When evaluating a solution, we recommend that you take the following four steps to ensure your potential technology partner can meet your needs:

  1. Start by defining and prioritizing your use cases. Is your priority to acquire any new customers, or to ensure maximum lifetime value of those you do acquire, or both? Do you want to create a seamless experience for prospects seeing your ads across channels? Do you want to prevent churn? Use case prioritization will focus your evaluation on the right vendors. 
  2. Get a clear definition of your ideal customers, so you can be more effective at targeting and engaging them. When exploring your own first-party data to get this understanding, you can take advantage of data enrichment solutions to gain important insights that will drive your strategy. Customer data platforms are useful for unifying data across first-party systems. Analytical solutions like Windfall are useful for identifying precise segments of customers (such as your ideal customers) within your dataset. 

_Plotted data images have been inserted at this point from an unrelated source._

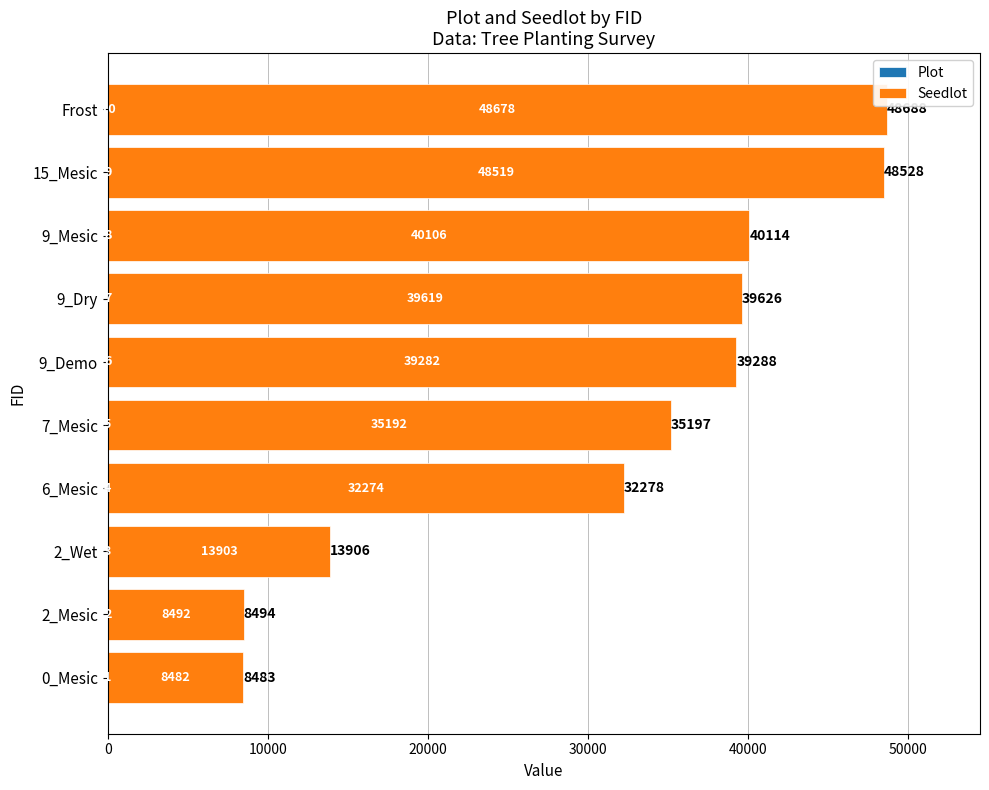

What is the total value across all series at 9_Dry?

39626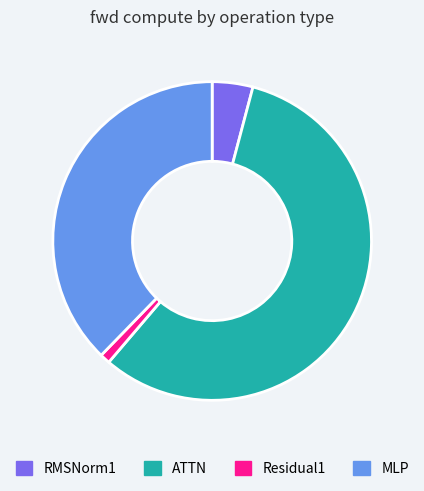

How many slices are in this pie chart?

4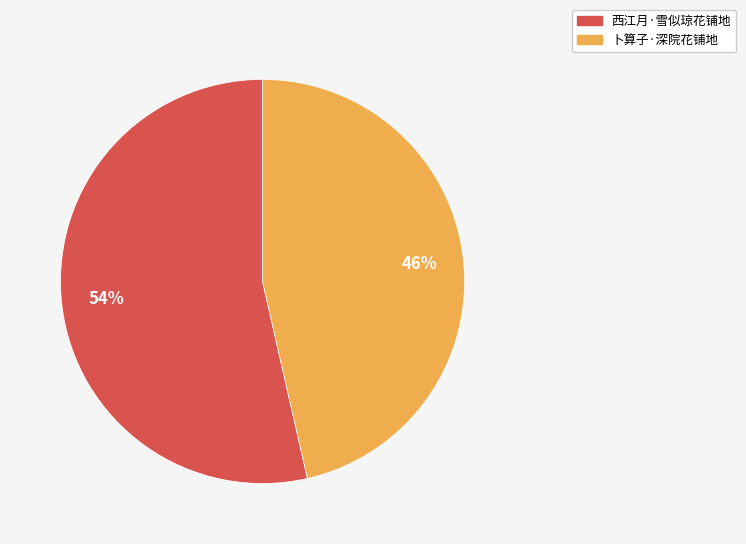

To the nearest percent, what percentage of the pie is 卜算子·深院花铺地?

46%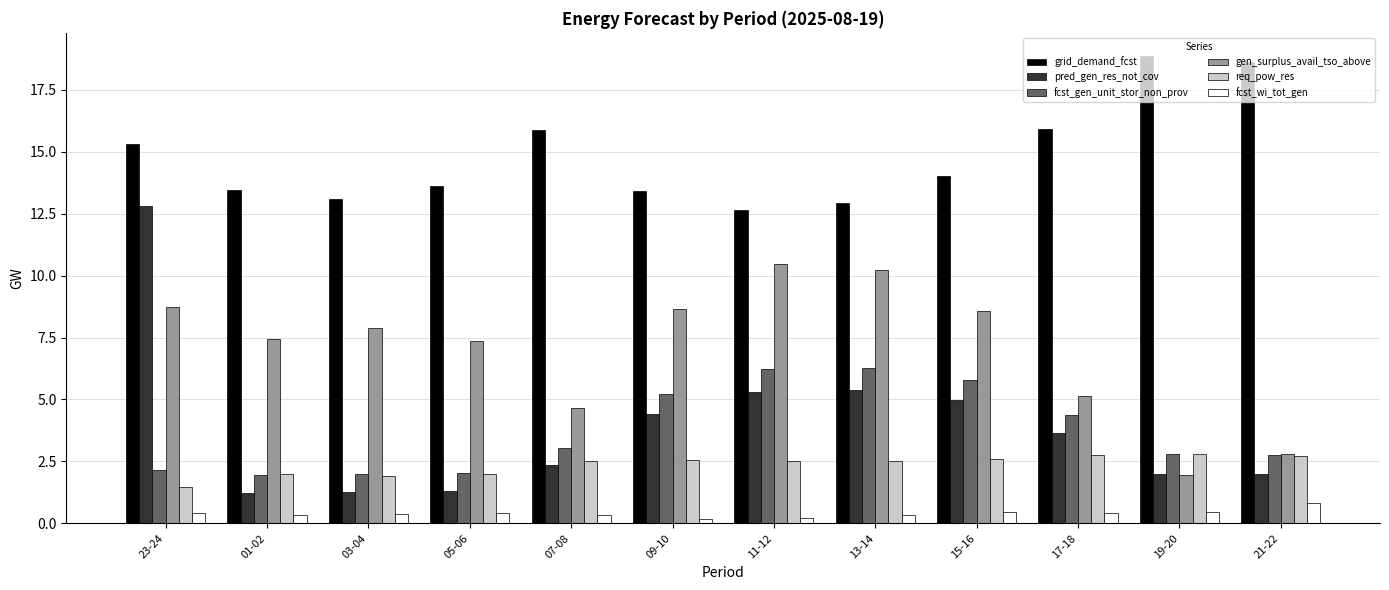

At which category is the sum across all series the highest?

23-24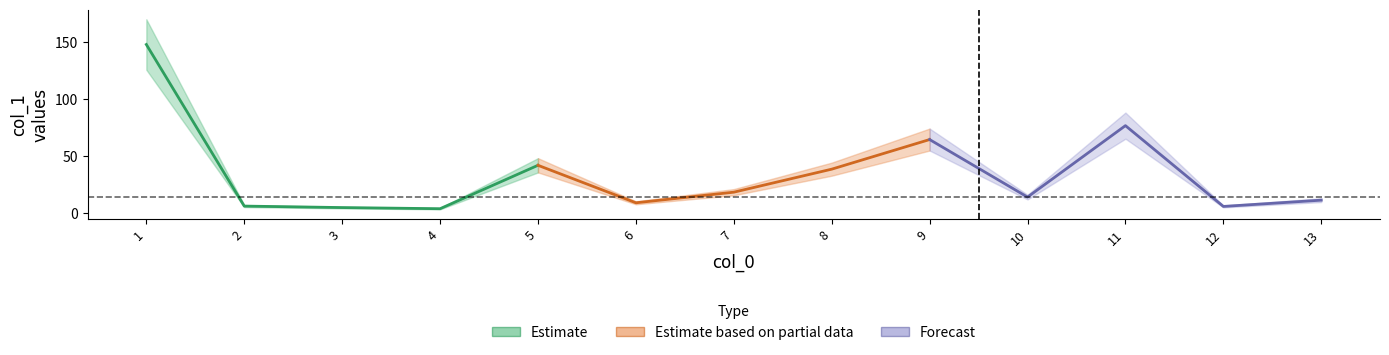

What are all the series names shown in the legend?

Estimate, Estimate based on partial data, Forecast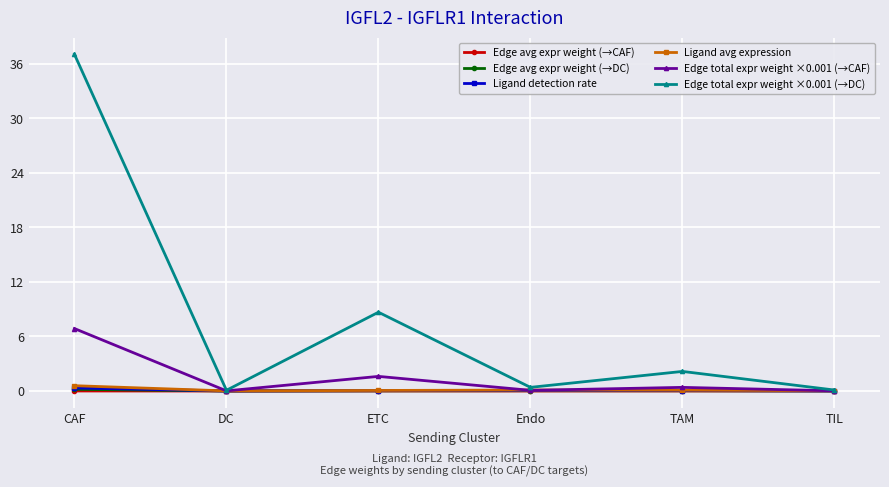

True or false: Edge total expr weight ×0.001 (→DC) has more than 2 points higher than both neighbors.

False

  3. Take advantage of machine learning and propensity modeling. Ask your potential service provider some pointed questions about what kind of machine learning they provide. Once you have a trustworthy, clean customer database, and a strong understanding of your ideal customer, machine learning can help you efficiently segment customers and prospects, identify new marketing opportunities, and give you insights at scale, with minimal effort required from your team. Models such as propensity to buy, look-alike, and lead scoring enable you to acquire and engage the right people, and prioritize your outreach. 
  4. Close the loop with attribution reporting and insights. Understand what campaigns are most impactful, and continue to optimize your campaigns as you go. 

The savviest marketers out there are choosing the best-of-the-best when it comes to marketing and analytics solutions. Marketers who are able to navigate these changing waters of first, second, and third-party data are going to be well-poised for success and it’s the opinion of this author that a strategy that unifies all three types of data is going to come out on top, namely a first-party data prioritized approach with augmentation of third-party enrichment and modeling. The more you learn about what makes your customers the best customers, the more easily you find your next best customer.